Spruce system availability issues
Incident Report for Spruce Health
Postmortem

Incident time: 7:32am PT - ~2pm PT

Summary: Amazon Web Services (AWS) us-east-1 region experienced API related issues that made it so that their console wouldn't load and services were impacted due to impaired network connectivity.

This resulted in the following customer facing issues:

  • Inbound calls may have failed to route to appropriate agents
  • Inbound SMS, voicemails and call events may have failed to deliver to the inbox. We will be retroactively delivering these to the appropriate inbox.
  • Notifications were significantly delayed, which resulted in patients missing incoming video calls
  • Due to the delayed notifications, many providers could not connect with patients over video calls
  • Autoresponders failed to trigger during the incident
  • Workflows that customers have in place likely did not trigger accurately during this time
Posted Dec 08, 2021 - 11:01 PST

Resolved
Notifications are no longer delayed, and the system is operational again. We'll be doing some more investigations internally to see how we can gain more insight and hopefully reduce the likelihood of delayed notifications in the future.
Posted Dec 07, 2021 - 14:28 PST
Update
Notifications continue to get delivered in a delayed fashion, and sometimes in quick succession if there are a series of notifications pertaining to a particular user. When the user clicks on a notification, they may not find a new message because the notification may be for a message that they have already read. Patients may also be getting delayed notifications indicating an incoming call from a provider.

The reason for these delayed notifications appears to be AWS delaying the delivery of notifications to Apple and Google servers to deliver them to the end user on iPhone or Android. While some of this is out of our control in the last mile message delivery, we're doing all we can to monitor the situation, provide updates and identify ways in which we can improve the system for the long term.
Posted Dec 07, 2021 - 13:21 PST
Update
Still monitoring. Only known system wide impact at this time is delayed notifications.

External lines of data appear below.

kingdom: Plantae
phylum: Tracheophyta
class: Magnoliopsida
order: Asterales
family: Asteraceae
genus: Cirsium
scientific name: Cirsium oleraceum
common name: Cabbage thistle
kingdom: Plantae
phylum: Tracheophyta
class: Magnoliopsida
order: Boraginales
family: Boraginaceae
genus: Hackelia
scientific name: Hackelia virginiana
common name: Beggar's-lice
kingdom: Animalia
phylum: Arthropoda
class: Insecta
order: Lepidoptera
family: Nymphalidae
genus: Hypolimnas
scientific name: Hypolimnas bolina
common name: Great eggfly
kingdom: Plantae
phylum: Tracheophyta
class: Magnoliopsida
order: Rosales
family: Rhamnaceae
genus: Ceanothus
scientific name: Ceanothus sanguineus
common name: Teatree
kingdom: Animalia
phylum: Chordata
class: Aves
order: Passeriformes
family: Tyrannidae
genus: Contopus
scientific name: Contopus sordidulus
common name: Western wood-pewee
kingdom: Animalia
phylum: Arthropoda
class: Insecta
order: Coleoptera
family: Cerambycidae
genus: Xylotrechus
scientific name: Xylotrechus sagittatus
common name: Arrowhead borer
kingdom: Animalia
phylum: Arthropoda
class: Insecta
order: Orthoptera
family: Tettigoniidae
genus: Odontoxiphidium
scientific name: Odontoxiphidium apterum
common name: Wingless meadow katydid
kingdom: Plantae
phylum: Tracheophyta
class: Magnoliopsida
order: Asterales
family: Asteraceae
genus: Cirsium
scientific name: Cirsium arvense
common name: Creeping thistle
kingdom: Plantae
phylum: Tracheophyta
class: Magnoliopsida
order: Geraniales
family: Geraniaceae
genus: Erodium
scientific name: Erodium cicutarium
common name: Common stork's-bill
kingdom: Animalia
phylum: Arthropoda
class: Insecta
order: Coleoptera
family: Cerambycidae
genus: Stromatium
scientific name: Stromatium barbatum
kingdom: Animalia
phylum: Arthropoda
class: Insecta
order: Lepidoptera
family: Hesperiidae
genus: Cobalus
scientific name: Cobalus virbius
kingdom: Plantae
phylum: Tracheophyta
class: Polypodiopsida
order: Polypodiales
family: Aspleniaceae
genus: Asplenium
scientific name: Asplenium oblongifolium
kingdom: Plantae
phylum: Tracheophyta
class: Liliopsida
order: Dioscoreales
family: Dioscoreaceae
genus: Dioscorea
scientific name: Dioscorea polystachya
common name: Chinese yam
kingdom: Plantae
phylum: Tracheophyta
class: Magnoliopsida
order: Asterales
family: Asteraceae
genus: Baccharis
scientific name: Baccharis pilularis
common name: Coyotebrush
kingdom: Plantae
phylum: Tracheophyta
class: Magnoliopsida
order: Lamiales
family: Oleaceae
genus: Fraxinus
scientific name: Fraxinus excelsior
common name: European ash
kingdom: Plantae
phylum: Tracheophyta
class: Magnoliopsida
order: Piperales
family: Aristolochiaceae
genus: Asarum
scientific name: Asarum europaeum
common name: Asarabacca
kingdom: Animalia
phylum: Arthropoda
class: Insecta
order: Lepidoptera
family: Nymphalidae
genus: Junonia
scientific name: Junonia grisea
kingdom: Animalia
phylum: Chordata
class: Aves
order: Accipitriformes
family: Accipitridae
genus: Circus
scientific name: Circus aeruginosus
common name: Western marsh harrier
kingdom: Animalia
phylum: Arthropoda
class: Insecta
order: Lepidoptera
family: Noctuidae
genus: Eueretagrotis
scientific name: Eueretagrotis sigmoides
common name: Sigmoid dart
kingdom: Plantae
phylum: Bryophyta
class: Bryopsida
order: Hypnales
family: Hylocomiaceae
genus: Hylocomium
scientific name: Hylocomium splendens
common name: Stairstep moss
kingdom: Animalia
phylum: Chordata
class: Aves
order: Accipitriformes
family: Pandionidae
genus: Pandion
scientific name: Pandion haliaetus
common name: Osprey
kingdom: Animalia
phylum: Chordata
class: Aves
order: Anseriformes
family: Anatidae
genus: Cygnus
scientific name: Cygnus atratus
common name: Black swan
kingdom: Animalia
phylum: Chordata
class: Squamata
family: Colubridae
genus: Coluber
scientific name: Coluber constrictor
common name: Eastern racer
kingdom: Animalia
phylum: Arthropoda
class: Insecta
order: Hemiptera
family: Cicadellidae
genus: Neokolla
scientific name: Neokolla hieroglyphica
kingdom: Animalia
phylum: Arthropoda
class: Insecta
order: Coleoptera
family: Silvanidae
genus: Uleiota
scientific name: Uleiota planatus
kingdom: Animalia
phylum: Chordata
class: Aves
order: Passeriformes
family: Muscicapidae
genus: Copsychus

Note that the delayed notifications may impact the incoming video call notification for patients, thereby making it so that patients are unaware of a video call from their provider. If you're looking to engage in video calling with your patients, we suggest that the patient has the Spruce app open while waiting for your video call.
Posted Dec 07, 2021 - 11:07 PST
Monitoring
Quick update on overall health of system thus far:
- App notifications are delayed.
- Spruce inbox functional for most, may be slow to load from time to time.
- Sending and receiving of secure messages should be functional. This includes internal notes, secure messages between patients and providers, and team conversations.
- Inbound calls are functional, though there continue to be intermittent failures.
- Inbound SMS is functional, though there continue to be intermittent failures.
- Outbound Call and SMS should be functional
- Fax remains functional
- Video calling remains functional, though there may be intermittent failures since Twilio is reporting failures.

We will continue to monitor the issue and post updates.
Posted Dec 07, 2021 - 09:39 PST
Update
In our testing, inbound calls are routing to the appropriate agents at this time. It's still possible that there are intermittent issues for some given that Twilio continues to report issues with call routing.
Posted Dec 07, 2021 - 09:07 PST
Update
Inbound SMS is being accepted by our system now, though there may still be intermittent failures in SMS being accepted.
Posted Dec 07, 2021 - 08:54 PST
Identified
Given the underlying AWS issue, the system is impacted in the following ways:
- Spruce inbox msy be slow to load
- Inbound calls are not being directed to the appropriate agents
- SMS is not being accepted by our system. Our underlying telecom provider, Twilio, is also reporting issues, given that it relies on AWS.
- Outbound calls and SMS seems functional.
- Posting messages into conversations within Spruce both for patients and providers seems to be functional
Posted Dec 07, 2021 - 08:43 PST
Update
It appears to be an issue with our underlying cloud service provider, AWS, that is experiencing an outage. While the AWS status page does not report an issue, several people on the internet are reporting similar issues with their AWS environments, as you can see here: https://downdetector.com/status/aws-amazon-web-services/
Posted Dec 07, 2021 - 08:06 PST
Investigating
We are currently investigating error rates for inbound calls and SMS, and the Spruce inbox potentially being slow to load. The issue started around 7:32am PT.
Posted Dec 07, 2021 - 08:02 PST
This incident affected: Web App, Mobile Apps, Phone Call Routing, and SMS Routing.